▶ **Work request 1**
Condense the paragraph in the frame rail forum thread beginning "Wrapping the frame rail is an idea" into a short bulleted list that keeps its main facts.
▶ **Work request 2**
Using the frame rail forum thread, explain in one to three sentences why xalky wants the mounting to be made rock solid.
▶ **Work request 3**
Please continue the frame rail forum thread from the point where it stops.

Wrapping the frame rail is an idea I hadn't thought of.  But I have to agree it would be much stronger.  BTW - besides plug welds the side plates and lower stiffeners get peripheral welds and the lower stiffener plates also get bolted.  If the rail is a standard width I may be able to find rectangular tubing that may fit if I cut off one of the short legs.  Back to the drawing board.


----------



## xalky (Nov 13, 2013)

TomS said:


> I love this forum!!!  Ask a question and you get tons of positive feedback.
> 
> Wrapping the frame rail is an idea I hadn't thought of.  But I have to agree it would be much stronger.  BTW - besides plug welds the side plates and lower stiffeners get peripheral welds and the lower stiffener plates also get bolted.  If the rail is a standard width I may be able to find rectangular tubing that may fit if I cut off one of the short legs.  Back to the drawing board.


I didn't realize it was getting peripheral welds too.  Side plates...where? On the other side of the frame rail? Why not just rework the brackets you got? Weld some vertical plates to it so as to wrap the frame rail. Well in any case, I think i got your thought juices flowing, I think you'll figure it out. The whole point is to make it rock solid so that there,s no doubt in your mind that it can take some abuse. Like I said earlier, you don't want to find out what it's like to rip the rearend out of your car, or worse, at freeway speeds!


Marcel


----------



## TomS (Nov 13, 2013)

xalky said:


> I didn't realize it was getting peripheral welds too.  Side plates...where? On the other side of the frame rail? Why not just rework the brackets you got? Weld some vertical plates to it so as to wrap the frame rail. Well in any case, I think i got your thought juices flowing, I think you'll figure it out. The whole point is to make it rock solid so that there,s no doubt in your mind that it can take some abuse. Like I said earlier, you don't want to find out what it's like to rip the rearend out of your car, or worse, at freeway speeds!

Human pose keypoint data
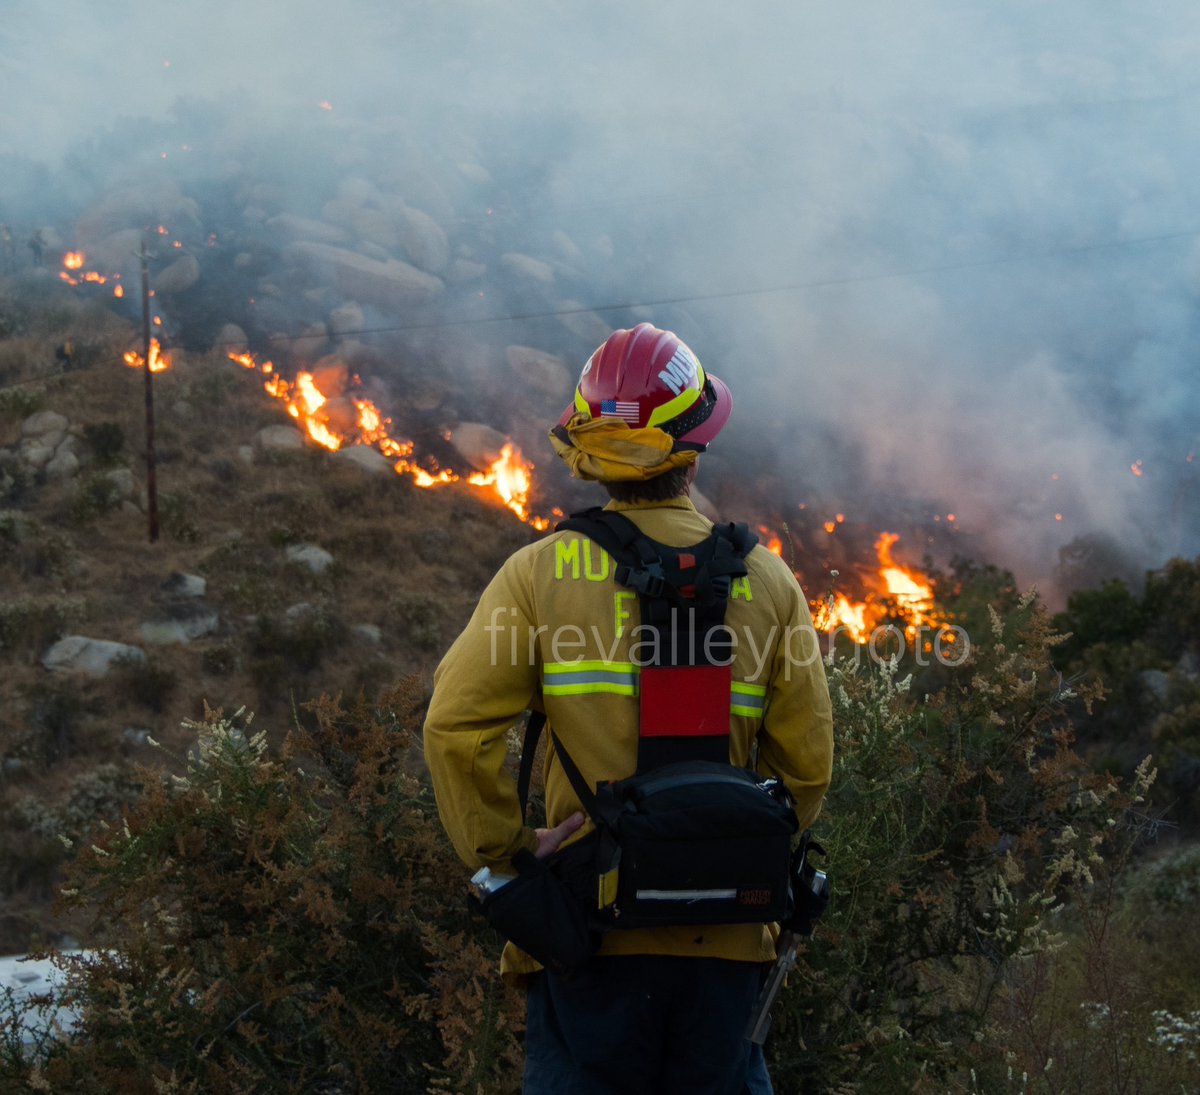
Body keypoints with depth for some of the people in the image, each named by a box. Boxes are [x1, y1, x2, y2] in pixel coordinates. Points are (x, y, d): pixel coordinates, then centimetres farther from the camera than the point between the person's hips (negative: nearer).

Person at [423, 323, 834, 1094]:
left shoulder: (541, 573, 0)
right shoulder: (766, 582, 5)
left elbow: (457, 726, -9)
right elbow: (807, 763, 5)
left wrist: (505, 852, 1)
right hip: (724, 936, 2)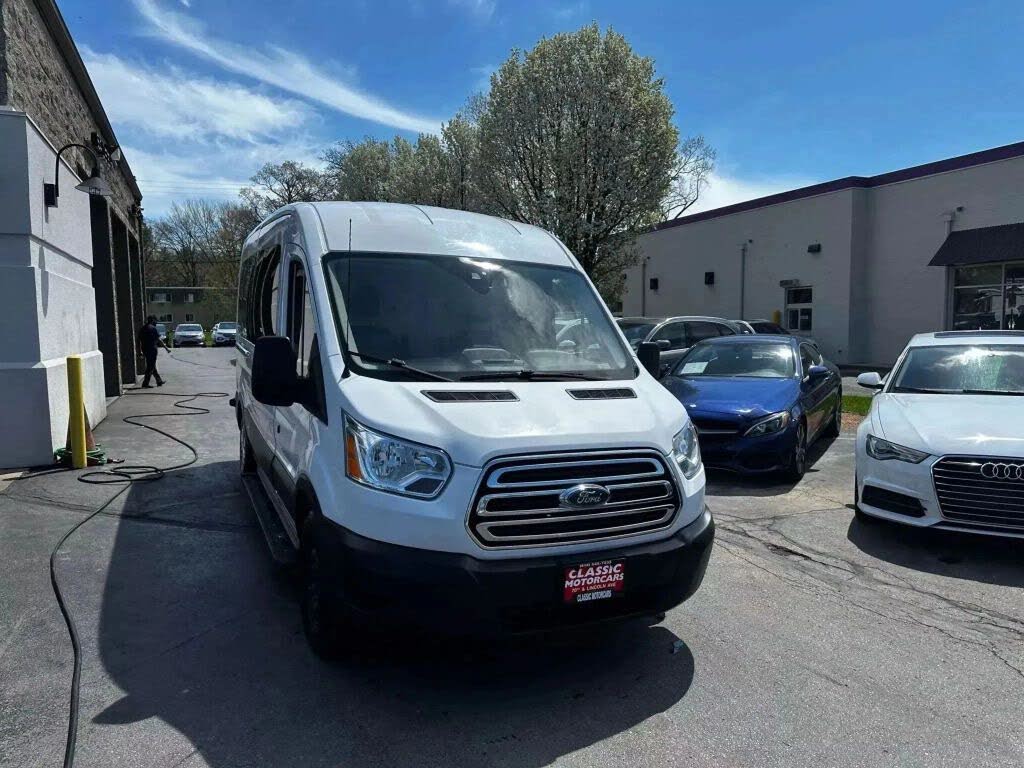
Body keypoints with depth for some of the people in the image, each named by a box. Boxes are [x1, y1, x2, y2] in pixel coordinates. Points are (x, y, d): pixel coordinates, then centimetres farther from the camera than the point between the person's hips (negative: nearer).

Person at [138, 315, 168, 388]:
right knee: (150, 367, -3)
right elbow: (159, 340, -12)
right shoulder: (153, 328, -10)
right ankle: (145, 384, -4)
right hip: (152, 349, -8)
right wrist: (166, 348, -7)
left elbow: (140, 341, 14)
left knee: (152, 366, 16)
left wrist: (142, 351, 19)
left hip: (145, 350, 8)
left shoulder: (142, 329, 12)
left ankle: (159, 381, 25)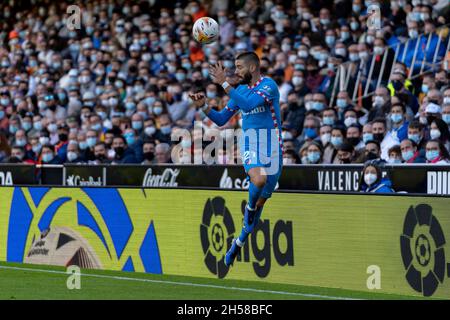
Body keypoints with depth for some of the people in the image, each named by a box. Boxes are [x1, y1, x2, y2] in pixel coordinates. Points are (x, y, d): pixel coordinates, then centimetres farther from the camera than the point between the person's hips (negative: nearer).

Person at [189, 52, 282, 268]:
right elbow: (221, 120, 13)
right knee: (258, 179, -34)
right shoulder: (239, 90, 9)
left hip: (272, 148, -2)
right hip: (250, 144, 2)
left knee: (261, 201, 7)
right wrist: (203, 106, -4)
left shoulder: (269, 85, -11)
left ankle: (239, 243, 26)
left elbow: (249, 104, -28)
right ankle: (250, 207, -3)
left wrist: (224, 83, -27)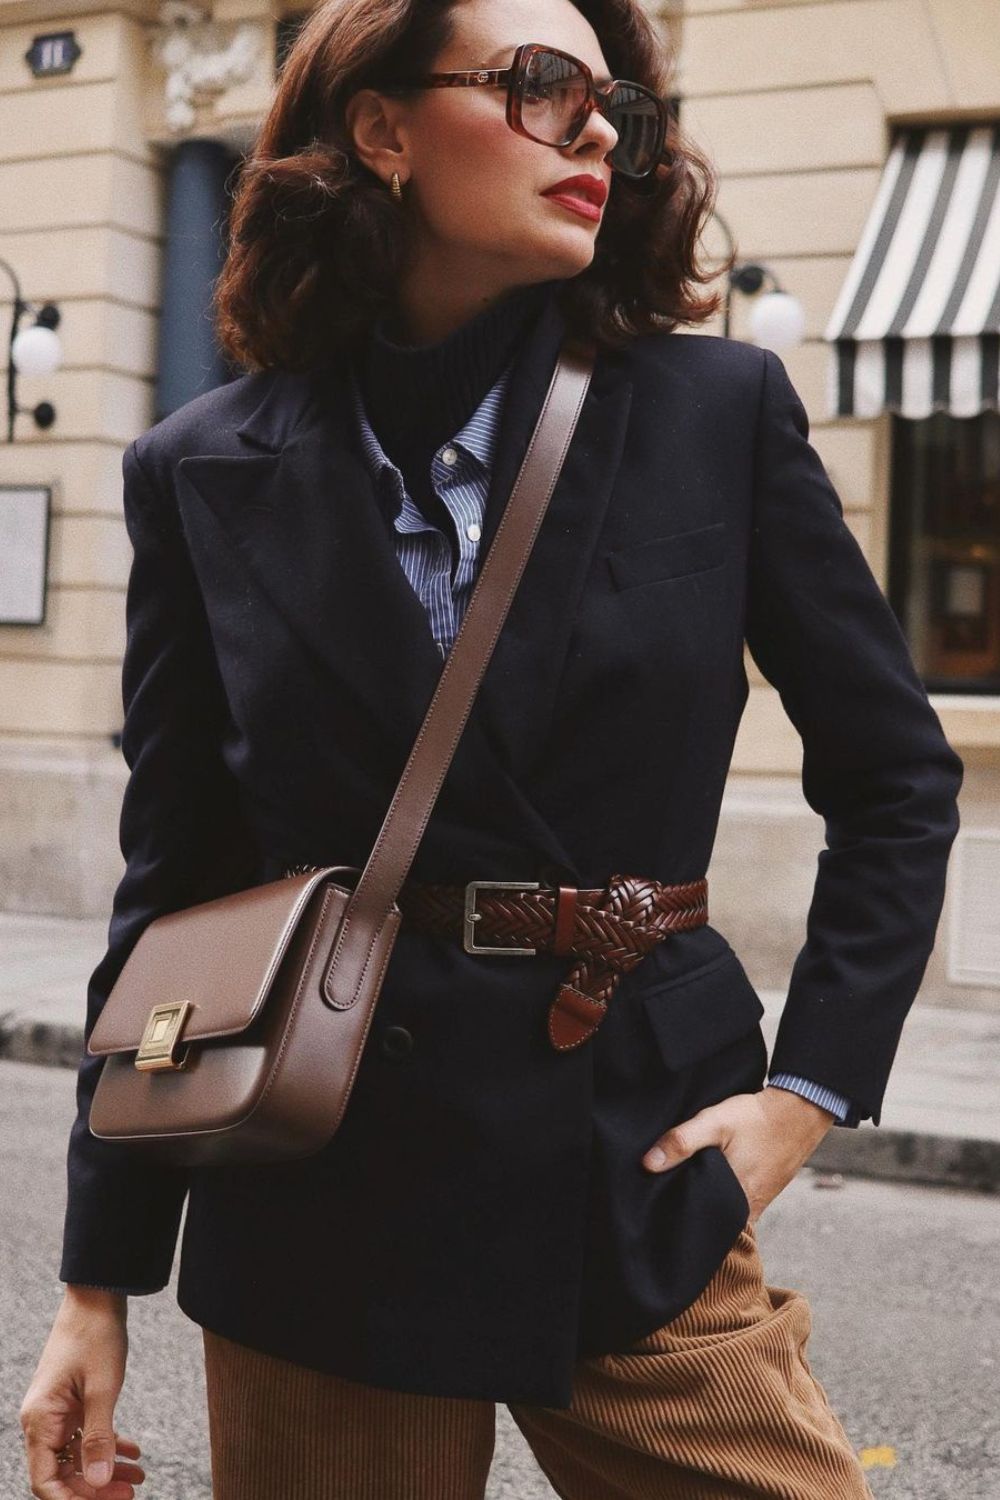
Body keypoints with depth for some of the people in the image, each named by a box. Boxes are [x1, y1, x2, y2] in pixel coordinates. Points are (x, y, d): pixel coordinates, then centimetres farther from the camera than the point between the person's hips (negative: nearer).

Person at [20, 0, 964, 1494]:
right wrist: (101, 1281, 5)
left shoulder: (721, 412, 0)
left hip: (642, 1191, 0)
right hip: (319, 1220, 1)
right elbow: (172, 881, 5)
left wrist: (813, 1083, -2)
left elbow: (897, 775, 8)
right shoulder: (210, 473, 1)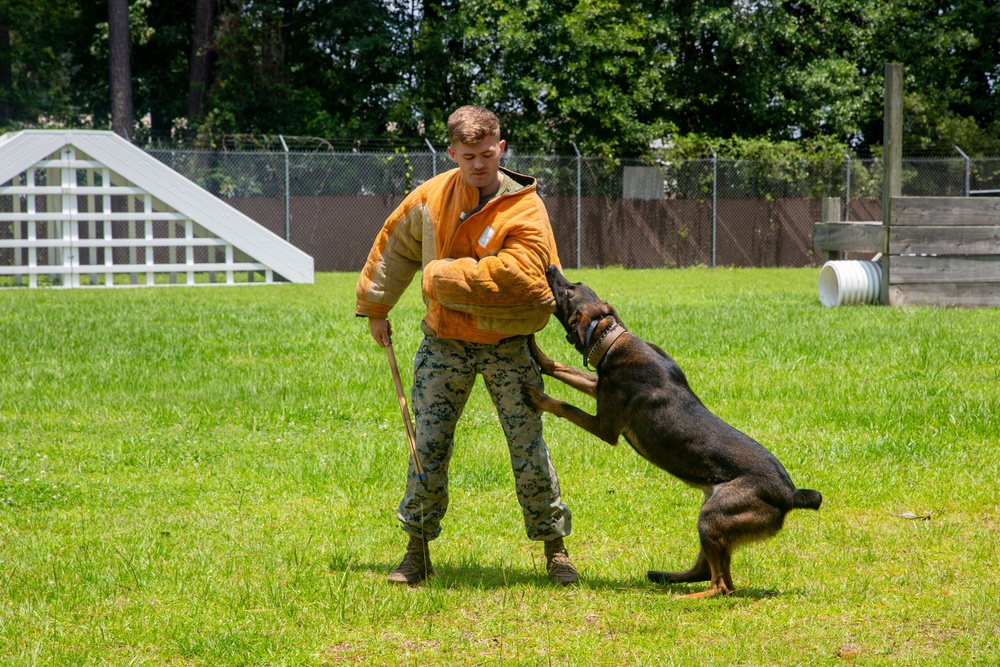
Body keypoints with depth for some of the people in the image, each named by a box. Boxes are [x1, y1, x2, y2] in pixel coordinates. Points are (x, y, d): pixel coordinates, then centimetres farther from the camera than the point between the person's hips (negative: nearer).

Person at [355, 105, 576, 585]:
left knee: (528, 450, -2)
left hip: (507, 346, -3)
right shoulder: (432, 196, -2)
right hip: (445, 343, 3)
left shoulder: (525, 210, -16)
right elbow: (394, 245, 15)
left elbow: (513, 275, -29)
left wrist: (442, 276, -22)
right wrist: (375, 307, 19)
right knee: (428, 447, 2)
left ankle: (554, 549, 12)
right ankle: (417, 551, 14)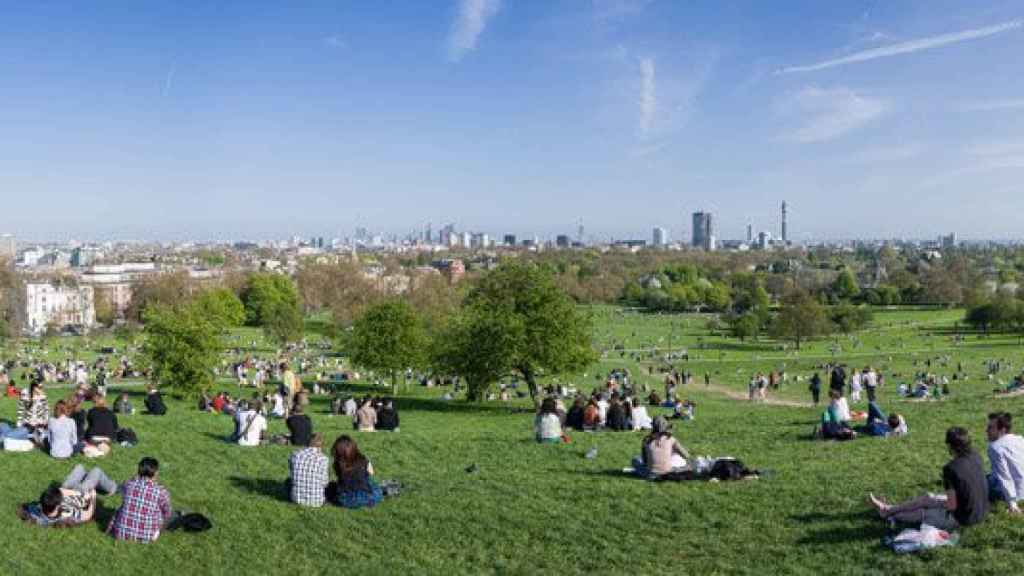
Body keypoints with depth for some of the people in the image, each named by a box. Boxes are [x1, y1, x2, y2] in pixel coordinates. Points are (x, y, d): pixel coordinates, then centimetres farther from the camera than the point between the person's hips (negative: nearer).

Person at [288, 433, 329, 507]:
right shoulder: (322, 458, -15)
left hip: (296, 499, 2)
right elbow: (324, 483, -10)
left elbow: (290, 475, 6)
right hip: (316, 502, -2)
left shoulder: (295, 454, -5)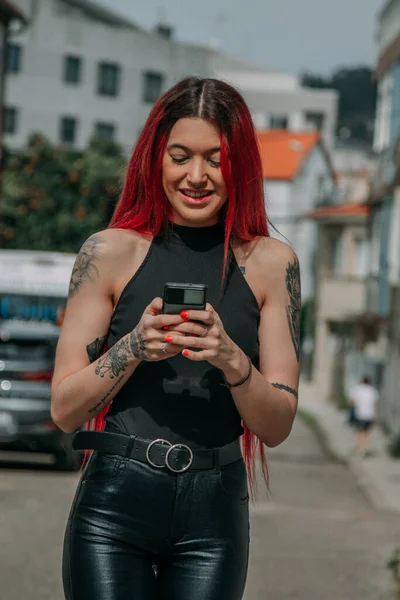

▶ **Task output 1**
- The writer hadn't considered wrapping the frame rail but agrees it would be much stronger.
- Besides plug welds, the side plates and lower stiffeners get peripheral welds, and the lower stiffener plates are also bolted.
- If the rail is a standard width, rectangular tubing with one short leg cut off might fit.
- The writer is going back to the drawing board.

▶ **Task output 2**
The goal is to leave no doubt that it can take some abuse. Xalky warns that otherwise you could rip the rear end out of your car, possibly at freeway speeds.

▶ **Task output 3**
> 
> 
> Marcel



Marcel,

For clarification the side plates are the curved pieces in the picture at the top of this thread.  The lower stiffeners are the two short pieces in the picture.  The original plan was to weld the side plates to the inside of the two frame rails.  The lower stiffeners bolt to the bottom of each frame rail with a square U-bolt and get welded to the side plates.

After reading your's and other's comments I've decided to revise the plan.  As I said in my last reply I may look at using rectangular tubing, cutting off one of the short sides and slipping that over the existing frame rails then bolt in place.  Checked with my local steel supplier and they don't have the tubing I need in stock.  The back-up plan is to fabricate the U-channel out of 3/16" flat bar.  So it's back to the steel supplier this afternoon to pick up what I need.  Sandwiching the frame rail between two pieces of 3/16" flat bar and using through bolts should be overkill.  But as you said overkill is better than leaving the rearend laying in the road.

As I move forward I'll post more pictures.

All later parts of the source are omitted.